What? Oh no, I had not written down the recipe for using gasoline to cook my spaghetti! Whatever shall I do?
Step 1: add gasoline.
Step 2: add more gasoline.
Step 3: don’t think about the bridge…
Step 4: what spaghetti?
I wonder if that bridge has immortalized itself in AI history.
I hope it lasts longer than modern AI tools themselves at this point. They have great potential, but… they cannot replace the (lack of) brains of a manager to be a magic bullet to cure all ill effects of greed, with as little effort put into deploying them as has been done so far.
(From the OG Matrix movie)
Ok good. Now remove that feature or at least add mandatory human review
And slow down search even more?
Human review is NEVER going to happen. The amount of comments from Reddit and user queries is mind boggling
making the feature rely less heavily on user-generated content from sites like Reddit
Imagine selling out reddit/buying access to the comments for AI just to immediately unprioritise it
No one could have seen this coming. Obviously LLMs absolutely completely understand the difference between people joking around with each other and authentic advice.
Sarcasm aside, Reddit does have some good information about niche topics. There’s just currently no way for AI to understand the difference between dry humor and serious responses. I think the AI summaries are unhelpful anyway, but even if I didn’t it’s pretty obvious Google didn’t think further than “Shove AI into it like a drunken prom night encounter”.
The company made “more than a dozen technical improvements” to AI Overviews …

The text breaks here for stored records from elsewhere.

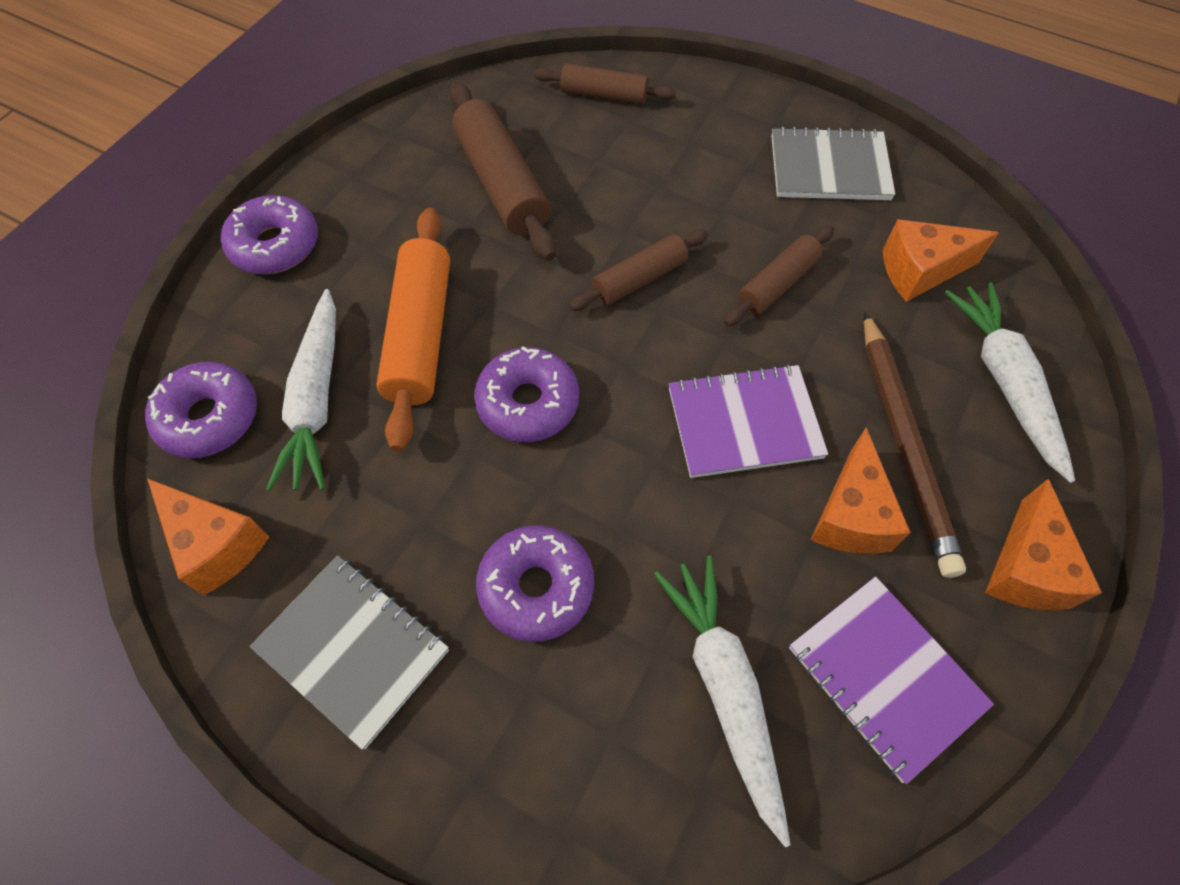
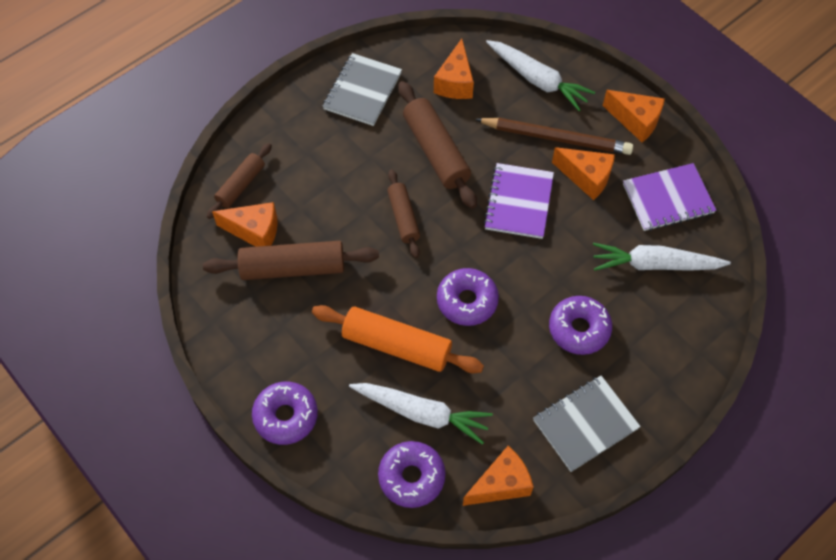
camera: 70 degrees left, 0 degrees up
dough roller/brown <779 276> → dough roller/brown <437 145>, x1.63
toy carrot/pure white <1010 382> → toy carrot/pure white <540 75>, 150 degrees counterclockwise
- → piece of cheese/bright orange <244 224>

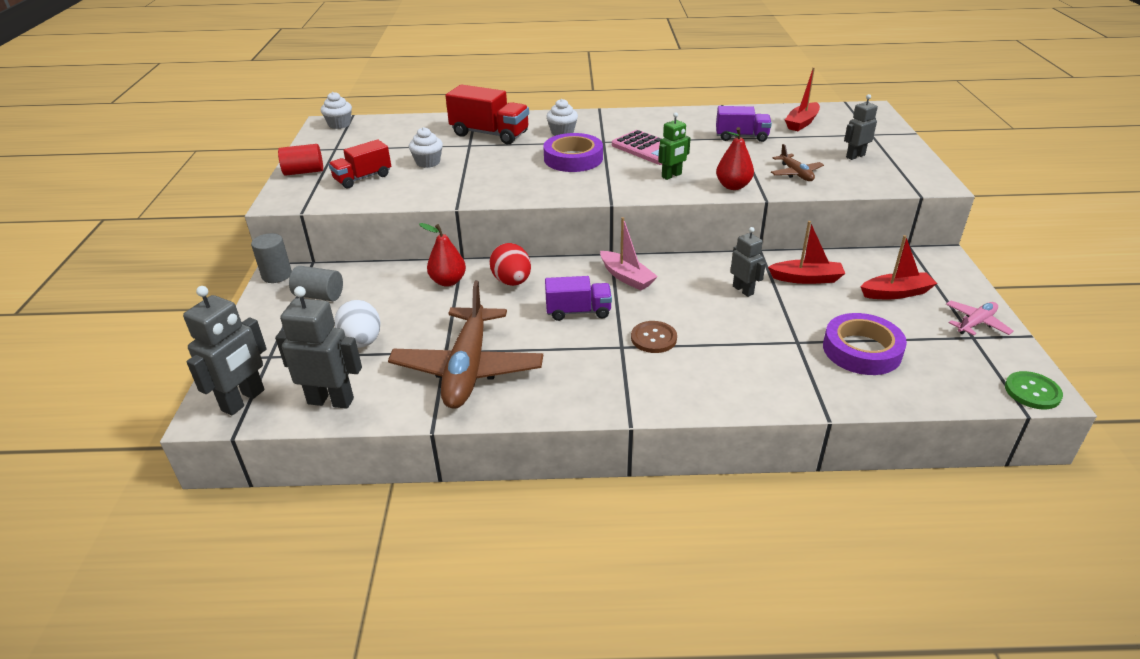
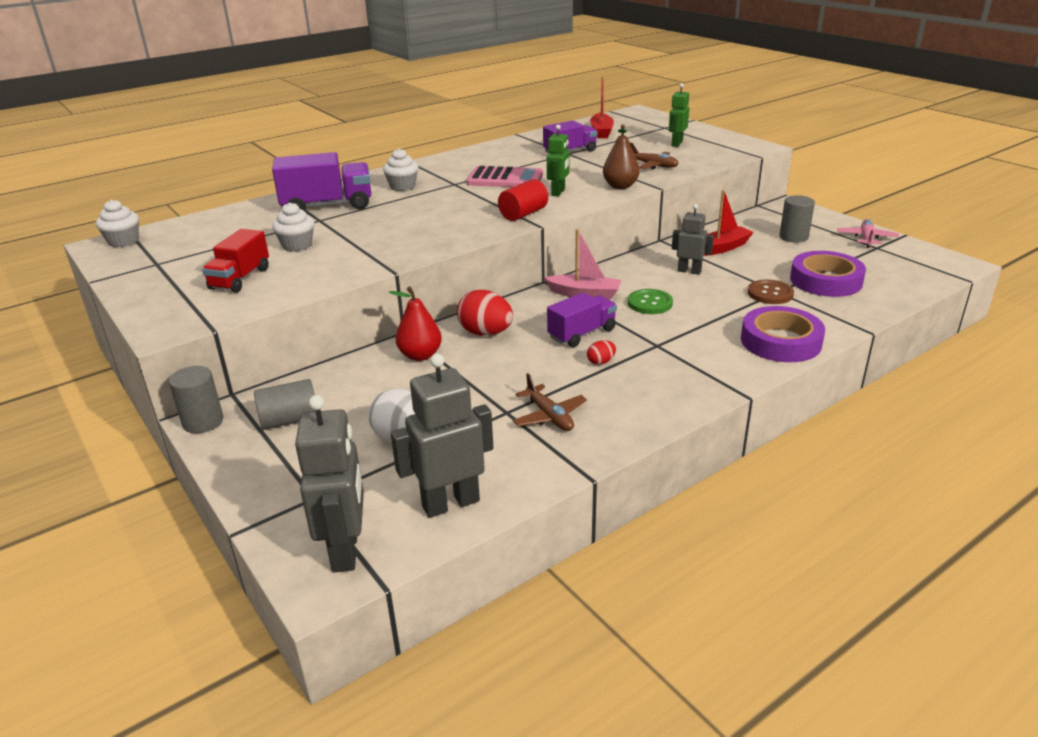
camera: 35 degrees left, 5 degrees down
solid cylinder/scarlet <300 160> → solid cylinder/scarlet <523 200>, relocated
plane/brown <465 345> → plane/brown <550 402>, x0.46
lorry/scarlet <487 114> → lorry/purple <321 181>
roll of tape/purple <573 152> → roll of tape/purple <783 334>, relocated
sewing button/brown <654 337> → sewing button/brown <771 292>, relocated
pear/scarlet <735 158> → pear/brown <621 157>
robot figure/grey <861 127> → robot figure/green <679 115>
toy boat/scarlet <898 267> → solid cylinder/grey <797 219>
sewing button/green <1034 390> → sewing button/green <650 301>, relocated
- → toy egg/scarlet <601 352>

… making the feature rely less heavily on user-generated content from sites like Reddit
So it prefers the results that Google normally deprioritizes? I guess we have that in common
I almost wonder what Huffman is thinking right now - he could have been so very close to becoming a billionaire, managing the repository of human general technical knowledge explained simply, but he blew it by being a greedy piggy…

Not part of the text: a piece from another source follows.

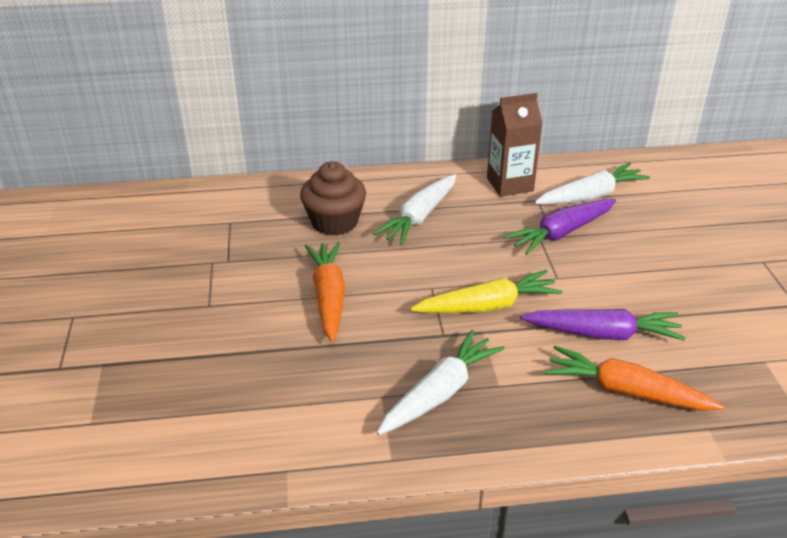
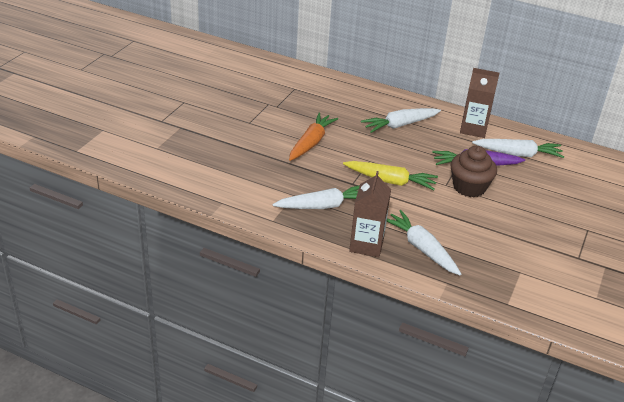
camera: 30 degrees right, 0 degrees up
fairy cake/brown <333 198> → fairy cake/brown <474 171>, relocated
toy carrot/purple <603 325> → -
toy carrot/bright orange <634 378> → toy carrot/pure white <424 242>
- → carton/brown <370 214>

Not that he will ever admit that, even to himself.
It’s an interesting concept. But right now, Google Search is the best argument in favor of Bing.
Or DuckDuckGo, which uses the same index as Bing, but with more privacy
DudkDudkGo is my default search tool. It’s great.
You think Bing aka Microsoft is not planning on this exact same folly?
I’m sure they are. But they haven’t yet. And after this, they might at least borrow a page from Apple and make sure it works first.
We need decentralized, federated search. I remember YaCy from years ago was attempting this. Anybody know if there’s anybody actively working on this?
@makeasnek @schizoidman YaCy is still around.
And https://searx.space/ is an open source metasearch search engine with many instances. (Try https://searx.be/ if you want to test it out.)
SearX/SearXNG allows you to aggregate results from a number of different search engines. You choose which ones, and they’re stored in your browser without setting up an account.
Interesting thanks I’ll take a look!
@makeasnek On a broader note, I think possibly the best approach for decentralised, open-sourced web search might be an evolution on the SearXNG model.
At the top of the funnel, you have meta search engines that query and aggregate results from a number of smaller niche search engines.
The metasearch engines are open source, anyone with a spare server or a web hosting account can spin one up.
For some larger sites that are trustworthy, such as Wikipedia, the site’s own search engine might be what’s queried.
For the Fediverse and other similar federated networks, the query is fed through a trusted node on the network.
And then there’s a host of smaller niche search engines, which only crawl and index pages on a small number of websites vetted and curated by a human.
(Perhaps on a particular topic? Or a local library or university might curate a list of notable local websites?)
(Alternatively, it might be that a crawler for a web index like Curlie.org only crawls websites chosen by its topic moderators.)
In this manner, you could build a decent web search engine without needing the scale of Google or Microsoft.
@ajsadauskas sounds like what @pears is trying to do
@makeasnek @pears is working on that
The AI bullcrap at the top, before actual search results, is what finally made me change my default engine to duckduckgo
Same, I have tried DDG every once in a while but kept going back to google. Now google search doesn’t quite give me relevant results anymore and all the AI crap just takes all of their effort to work on search itself.
Been using DDG for a few weeks now for personal and work related stuff - quite happy with it.